5. Sneaky Feelings / Not To Take Sides (Send You LP May 1983 & WANWTTS #6 Compilation 1986)
An original part of the Flying Nun/Dunedin New Zealand thing Sneaky Feelings were fairly obscure even at the time. Their part in whatever got things moving in the Southern hemisphere has been passed over somewhat as time’s gone by but to my mind they are easily as great as their more illustrious label mates The Chills.
6. Furious Apples / Belladonna (Single B Side June 1983)
Chris Coleman put me onto these enigmatic Coventry lads and ‘Belladonna’ became a real favourite of mine.

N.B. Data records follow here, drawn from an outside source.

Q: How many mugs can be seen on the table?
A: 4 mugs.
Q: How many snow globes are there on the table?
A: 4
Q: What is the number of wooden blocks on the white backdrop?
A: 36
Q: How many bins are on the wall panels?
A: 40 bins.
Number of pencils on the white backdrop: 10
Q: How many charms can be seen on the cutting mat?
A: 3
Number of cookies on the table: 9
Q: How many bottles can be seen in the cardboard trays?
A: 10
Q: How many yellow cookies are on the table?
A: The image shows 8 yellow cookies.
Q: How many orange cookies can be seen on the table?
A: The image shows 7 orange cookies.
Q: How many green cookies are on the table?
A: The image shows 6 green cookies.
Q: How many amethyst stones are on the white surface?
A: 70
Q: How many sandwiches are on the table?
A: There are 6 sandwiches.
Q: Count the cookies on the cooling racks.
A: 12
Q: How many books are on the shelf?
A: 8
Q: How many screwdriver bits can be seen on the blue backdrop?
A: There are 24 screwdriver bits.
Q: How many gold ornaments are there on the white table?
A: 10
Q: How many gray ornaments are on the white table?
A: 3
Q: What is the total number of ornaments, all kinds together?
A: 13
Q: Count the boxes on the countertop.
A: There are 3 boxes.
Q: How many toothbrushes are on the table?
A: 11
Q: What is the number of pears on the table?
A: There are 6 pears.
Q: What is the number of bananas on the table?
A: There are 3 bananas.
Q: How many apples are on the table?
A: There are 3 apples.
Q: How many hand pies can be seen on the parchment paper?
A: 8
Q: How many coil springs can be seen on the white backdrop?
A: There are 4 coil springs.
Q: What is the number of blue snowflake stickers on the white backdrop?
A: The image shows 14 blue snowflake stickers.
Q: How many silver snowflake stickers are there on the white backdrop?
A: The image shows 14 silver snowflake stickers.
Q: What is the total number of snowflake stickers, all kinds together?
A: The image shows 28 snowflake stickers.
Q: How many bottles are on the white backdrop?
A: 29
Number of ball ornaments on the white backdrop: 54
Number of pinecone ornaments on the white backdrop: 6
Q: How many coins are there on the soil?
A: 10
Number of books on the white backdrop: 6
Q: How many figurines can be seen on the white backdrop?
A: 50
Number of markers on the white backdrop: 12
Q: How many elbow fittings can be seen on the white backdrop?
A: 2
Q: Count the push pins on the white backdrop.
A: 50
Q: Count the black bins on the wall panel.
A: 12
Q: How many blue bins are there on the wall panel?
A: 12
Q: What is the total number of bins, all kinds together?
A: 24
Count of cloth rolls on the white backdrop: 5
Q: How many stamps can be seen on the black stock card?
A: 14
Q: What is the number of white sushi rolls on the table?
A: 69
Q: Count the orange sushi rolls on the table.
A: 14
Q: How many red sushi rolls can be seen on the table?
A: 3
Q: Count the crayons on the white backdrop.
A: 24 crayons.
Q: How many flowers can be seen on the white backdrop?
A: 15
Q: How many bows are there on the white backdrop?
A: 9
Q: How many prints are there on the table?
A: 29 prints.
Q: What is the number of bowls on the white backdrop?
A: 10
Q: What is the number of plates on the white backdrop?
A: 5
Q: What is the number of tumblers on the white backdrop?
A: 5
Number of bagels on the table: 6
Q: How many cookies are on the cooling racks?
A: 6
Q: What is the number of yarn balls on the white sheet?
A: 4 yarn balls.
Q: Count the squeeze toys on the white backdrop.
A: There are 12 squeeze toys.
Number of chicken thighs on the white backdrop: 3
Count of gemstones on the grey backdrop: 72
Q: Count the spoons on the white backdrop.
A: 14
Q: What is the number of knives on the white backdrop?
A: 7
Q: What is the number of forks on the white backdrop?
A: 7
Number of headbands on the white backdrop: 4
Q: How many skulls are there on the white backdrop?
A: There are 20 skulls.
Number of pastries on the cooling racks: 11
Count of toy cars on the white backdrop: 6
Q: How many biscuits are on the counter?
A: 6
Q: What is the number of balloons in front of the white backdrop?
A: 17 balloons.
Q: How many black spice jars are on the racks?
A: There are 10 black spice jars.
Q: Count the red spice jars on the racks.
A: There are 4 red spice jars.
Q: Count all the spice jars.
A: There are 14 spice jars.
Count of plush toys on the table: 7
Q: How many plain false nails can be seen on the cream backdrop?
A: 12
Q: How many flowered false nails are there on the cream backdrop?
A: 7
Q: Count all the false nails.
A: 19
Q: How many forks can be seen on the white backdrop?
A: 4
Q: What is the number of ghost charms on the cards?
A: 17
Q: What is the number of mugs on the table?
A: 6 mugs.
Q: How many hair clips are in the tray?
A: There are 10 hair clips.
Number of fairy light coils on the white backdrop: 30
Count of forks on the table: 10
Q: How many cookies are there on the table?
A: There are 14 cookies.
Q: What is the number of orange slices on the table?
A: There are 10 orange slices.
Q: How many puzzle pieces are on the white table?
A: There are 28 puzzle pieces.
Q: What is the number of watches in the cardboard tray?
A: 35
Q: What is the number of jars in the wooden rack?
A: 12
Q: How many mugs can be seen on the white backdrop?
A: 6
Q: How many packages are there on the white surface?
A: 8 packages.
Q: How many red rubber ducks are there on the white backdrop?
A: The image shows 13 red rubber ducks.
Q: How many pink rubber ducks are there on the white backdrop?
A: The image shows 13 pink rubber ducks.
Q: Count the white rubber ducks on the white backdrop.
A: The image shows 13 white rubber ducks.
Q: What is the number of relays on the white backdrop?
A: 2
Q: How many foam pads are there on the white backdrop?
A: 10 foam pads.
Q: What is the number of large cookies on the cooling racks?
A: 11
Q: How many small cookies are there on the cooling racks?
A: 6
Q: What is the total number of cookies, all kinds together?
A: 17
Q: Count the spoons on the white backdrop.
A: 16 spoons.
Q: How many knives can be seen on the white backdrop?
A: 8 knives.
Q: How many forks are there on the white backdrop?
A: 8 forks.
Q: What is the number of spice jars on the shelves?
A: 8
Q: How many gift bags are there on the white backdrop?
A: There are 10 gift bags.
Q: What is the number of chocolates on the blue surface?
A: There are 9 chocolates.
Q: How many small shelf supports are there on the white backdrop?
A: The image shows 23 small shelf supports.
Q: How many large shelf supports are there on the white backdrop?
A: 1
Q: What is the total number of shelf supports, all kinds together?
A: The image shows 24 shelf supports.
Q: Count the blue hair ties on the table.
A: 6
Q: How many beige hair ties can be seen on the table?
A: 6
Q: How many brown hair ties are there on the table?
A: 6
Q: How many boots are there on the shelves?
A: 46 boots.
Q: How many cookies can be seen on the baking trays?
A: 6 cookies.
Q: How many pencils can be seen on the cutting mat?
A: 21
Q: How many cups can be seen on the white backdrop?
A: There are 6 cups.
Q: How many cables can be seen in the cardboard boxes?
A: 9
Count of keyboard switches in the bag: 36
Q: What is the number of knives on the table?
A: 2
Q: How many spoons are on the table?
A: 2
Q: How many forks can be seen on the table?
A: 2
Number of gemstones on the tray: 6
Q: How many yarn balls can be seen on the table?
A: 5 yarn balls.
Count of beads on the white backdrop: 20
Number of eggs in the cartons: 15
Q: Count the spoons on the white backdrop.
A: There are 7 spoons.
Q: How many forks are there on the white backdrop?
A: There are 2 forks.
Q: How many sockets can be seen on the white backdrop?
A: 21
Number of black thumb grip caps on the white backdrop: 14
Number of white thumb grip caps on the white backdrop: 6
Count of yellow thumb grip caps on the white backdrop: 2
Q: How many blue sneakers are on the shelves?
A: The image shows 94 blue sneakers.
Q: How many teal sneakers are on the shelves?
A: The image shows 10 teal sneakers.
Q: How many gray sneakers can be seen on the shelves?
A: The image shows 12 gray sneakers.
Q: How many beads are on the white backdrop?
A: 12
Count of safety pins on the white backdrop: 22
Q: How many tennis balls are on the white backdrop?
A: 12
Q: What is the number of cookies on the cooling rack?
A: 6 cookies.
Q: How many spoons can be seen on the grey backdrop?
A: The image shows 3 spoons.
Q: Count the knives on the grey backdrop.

7. Rag Dolls / Sparrows (WANWTTS #2 1984)
Dave Kusworth’s first appearance here it’s hard to believe that with craft and skill like this The Rag Dolls weren’t huge. Incredibly ‘Sparrows’ only found its way onto vinyl via What A Nice Way To Turn Seventeen‘s first four track companion EP with issue 2.
8. The Jacobites / One More String Of Pearls (Robespierre’s Velvet Basement LP August 1985)
Nikki Sudden and Dave Kusworth’s regular rock’n’roll sideline were as good if not better than their solo stuff. Robespierre’s Velvet Basement is my favourite Jacobites record, ‘Pearls’ my favourite song. I still play it regularly to this day.
9. The Replacements / Swingin’ Party (Tim November 1985)
Of course I knew a bit about The Replacements but reading more in What A Nice Way To Turn Seventeen made me listen all over again and discover what I’d been missing.
10. Nikki Sudden / This Is Still England (Single A Side March 1986 & WANWTTS # 6 1986)
When Nikki Sudden died in 2006 he left behind a massive catalogue of records. One thing’s for sure, he had always believed in rock’n’roll. It oozed out of him in the way he looked, his love of music and the songs he wrote and because of that I always thought of him as the very essence of What A Nice Way To Turn Seventeen.